This feature is part of our 2023 Next Wave Awards.
There’s no such thing as an overnight success story in the whiskey world.
Even if a new brand bursts onto the scene — shiny bottles dominating store shelves and social media feeds — presuming it distills its own liquid, the planning, processing, and logistical jump-roping had to have started years if not decades before. In the case of Frey Ranch, which has taken the whiskey world by storm over the last few years, the origin story begins all the way back in 2006.
Colby Frey had been raised on a 1,500-acre family farm where, from an early age, he repaired tractors and learned how to work the land. Eventually, he wanted to use that land to turn perishable rotation crops into something financially viable. So he talked the government into allowing him an experimental distilling license, one of the first in Nevada’s history. Along with his wife, Ashley, Frey started making gin, vodka, and wine with an eye to eventually getting into the whiskey game.
“We could make it, we could age it, we just couldn’t let anyone taste it,” Colby explains. “It was actually a blessing in disguise that we had such a long period of time to figure out what we wanted to make and how we wanted to do things.”
Of course, it was a far different whiskey world back then. The bourbon industry had just recovered a few years earlier from a three-decades-long glut. Eventual unicorn brands like Pappy Van Winkle and George T. Stagg were still new to shelves and hardly ballyhooed. There were almost no craft distilleries in America just yet, save a few innovators in California. Practically no one in the country produced or drank rye whiskey.
No prophet or oracle could have known just how much the American whiskey industry would change by the time the first bottles of Frey Ranch Straight Bourbon Whiskey hit shelves in 2020.
By that time, the question had become not whether anyone would care about a Nevada-based craft whiskey distillery, but how exactly one such brand could differentiate itself from the then-thousands of other craft producers? The Freys already knew the answer to that.
“A lot of craft distillers started because they love whiskey,” Colby says. “Frey Ranch started because we loved agriculture.”
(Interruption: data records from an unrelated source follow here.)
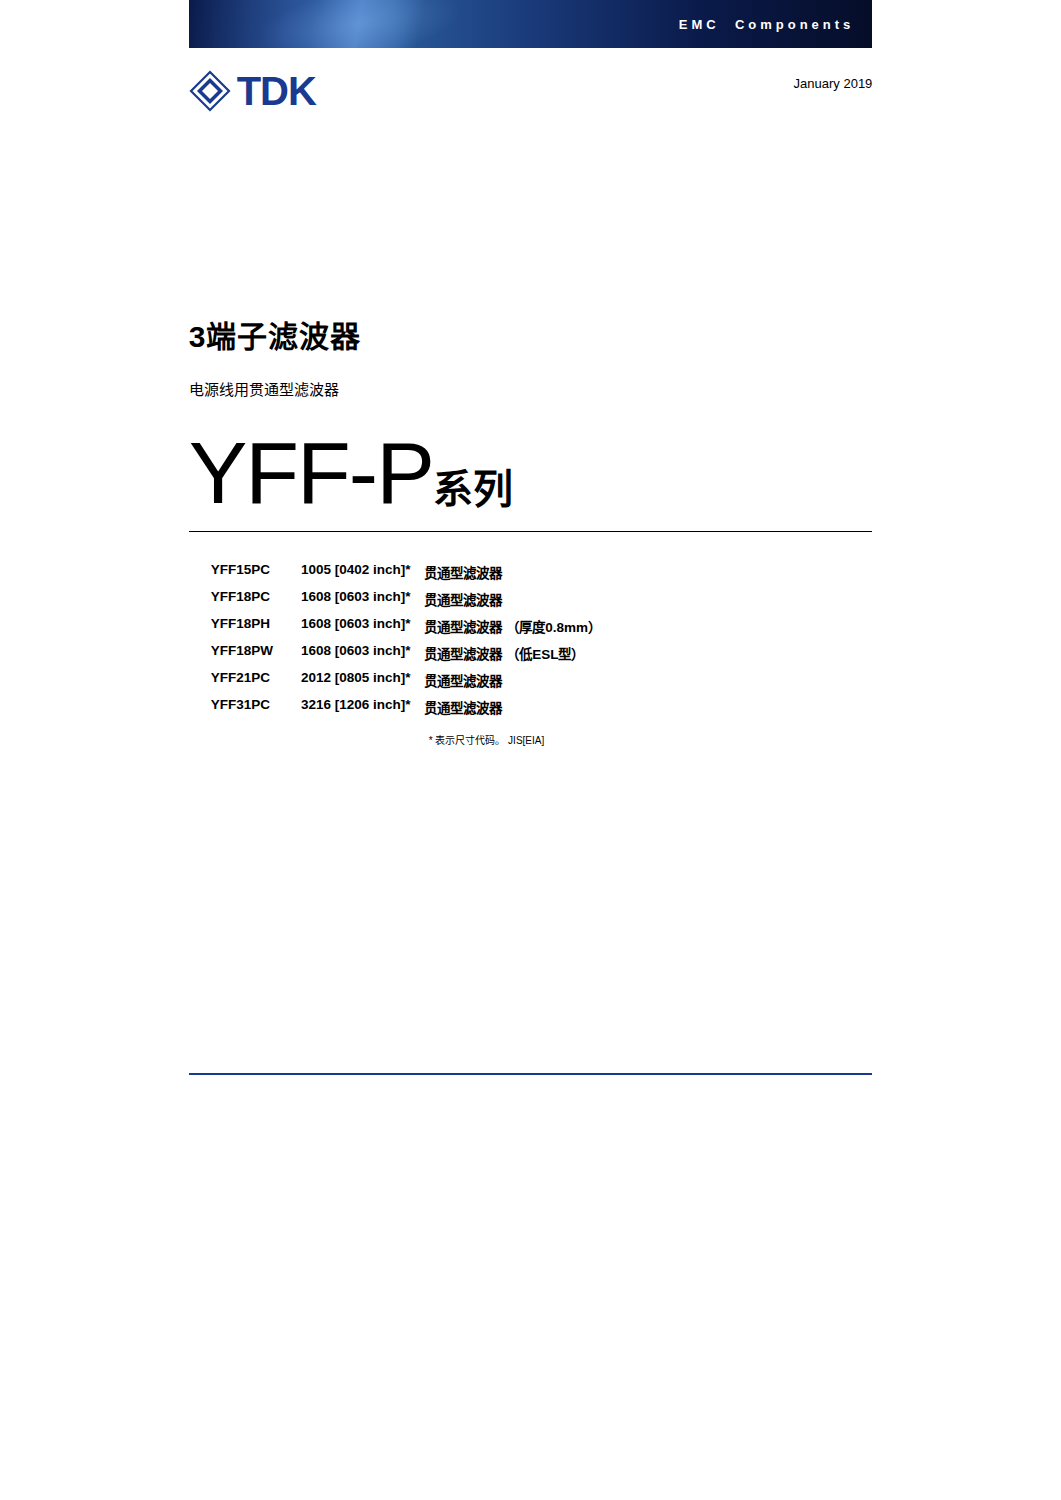EMC Components
TDK
January 2019
3端子滤波器
电源线用贯通型滤波器
YFF-P系列
| YFF15PC | 1005 [0402 inch]* | 贯通型滤波器 |
| YFF18PC | 1608 [0603 inch]* | 贯通型滤波器 |
| YFF18PH | 1608 [0603 inch]* | 贯通型滤波器 （厚度0.8mm） |
| YFF18PW | 1608 [0603 inch]* | 贯通型滤波器 （低ESL型） |
| YFF21PC | 2012 [0805 inch]* | 贯通型滤波器 |
| YFF31PC | 3216 [1206 inch]* | 贯通型滤波器 |
* 表示尺寸代码。 JIS[EIA]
At this point, we should take this story back even further, to the 1850s.
Nevada is not a place most people necessarily think of as ideal for farming, but agriculture in the region dates back over a century and a half to when the Frey family started farming in Fallon, right outside Reno.
Believe it or not, Frey Ranch is one of the few distilleries in the world that grows 100 percent of its grains. This includes all four grains that go into the brand’s bourbon mash bill: corn, winter cereal rye, winter wheat, and two-row barley — all non-GMO, naturally. When the Freys say “grain to glass,” they aren’t BS-ing. Everything is grown, mashed, malted, distilled, matured, and eventually bottled on-site.
“Nevada is actually an ideal climate for growing grains. The hot summers are great for corn and wheat, the cold winters for rye,” Ashley says. “And with these better inputs you end up with better outputs.”
What’s perhaps most remarkable is how Frey Ranch has ascended to such a lofty status in the eyes of whiskey drinkers — nerds and taters alike — without any sorts of gimmicks or shenanigans. There are no oddball finishes, no cartoonish sticker labels, no celebrities, no gauche packaging (though, to be fair, the brand’s handsome bronze cork toppers are as heavy as a paperweight), and no limited releases that cost an arm and leg.
It’s simply great whiskey coming from the land.
“The reception to it validates our thinking,” Colby says. “Why aren’t other distillers talking about the grains?”